IN Agreement announced in SeptemberThe Pine Bend refinery belonging to Koch Industries in Rosemount, Minnesota would receive sustainable aviation fuel (SAF)-it is made using power raw materials, such as renewable or waste materials-they are killed in conventional jet fuel and sends the fuel mixture through the airport pipeline, the airport pipeline, where it will be used by Delta Airlines and other carriers.

Project supporters, including its financial supporters Deloitte and Bank of America, said last year that up to 60 million gallons of mixed fuel, potentially containing up to 50 percent SAF, will flow until 2025, and are aimed at producing 1 billion SAF gallows annually, which would exceed the demand at the airport in Minneapolis and would make the center A producer of additional airports throughout the country and potentially in the world. (The refinery has no time frame to hit this larger purpose).

But this project-and others like-willingness to support finance, such as tax breaks or loans, which were determined on the basis of the signature of the Biden administration in 2022, the inflation reduction act and which can be taken.

At the end of last month, Montana Renewables, one of the few American SAF producers – and the planned supplier of the first parties for Minnesota Hub – said that the first tranche with a value of $ 782 million from $ 1.67 billion loans from the Energy Department was “” tactical delay for the purpose Confirmation of adaptation to the priorities of the White House. “(Senator Montana Steve Daines said on February 11 that financing, which is included in the financing of the project, has been unknown since then.)

As Scott Irwin says, such federal incentives “for life” under the administration of Trump, a professor of agricultural and consumer economy at the University of Illinois. According to Irwin, Trump’s administration has yet shown that she is ready to completely dismantle the act on inflation reduction and its financing, even if it means that claurling promises farmers and companies that have already begun to implement climate work.

While state motivational programs together with low -emission fuel fuel standards continue to support SAF production, Irwin does not see who could enter to replace the federal government in a credit stack if the financing is withdrawn. “Without encouragement in the Act on the reduction of inflation, SAF does not live in water,” he says.

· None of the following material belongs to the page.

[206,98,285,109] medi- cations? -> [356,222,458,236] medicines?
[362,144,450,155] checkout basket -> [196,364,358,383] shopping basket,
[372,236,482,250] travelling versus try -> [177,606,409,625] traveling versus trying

The mathematics refinery is no longer adding up

At the end of last year, Wired talked with Jake Reint, vice president of external matters at Flint Hills Resources, a company in Koch Industries, which owns Pine Bend and several other refinery, petrochemical plants and pipelines. (Flint Hills is a company that has concluded a contract with Delta and other corporate partners to use mixed fuel from Pine Bend.) Even before Donald Trump was chosen, Reint expressed challenges related to increasing the SAF industry.

According to the plan, Pine Bend will relieve SAF produced elsewhere from trucks served by Shell, a distributor in a system, and then connects it with the existing mixture of jet fuels. This will require Pine Bend to order specialized pumps, which, he claims, will not be delivered for a year-and they cannot be ordered until the exact planning process is completed, including precise estimates for short-term demand.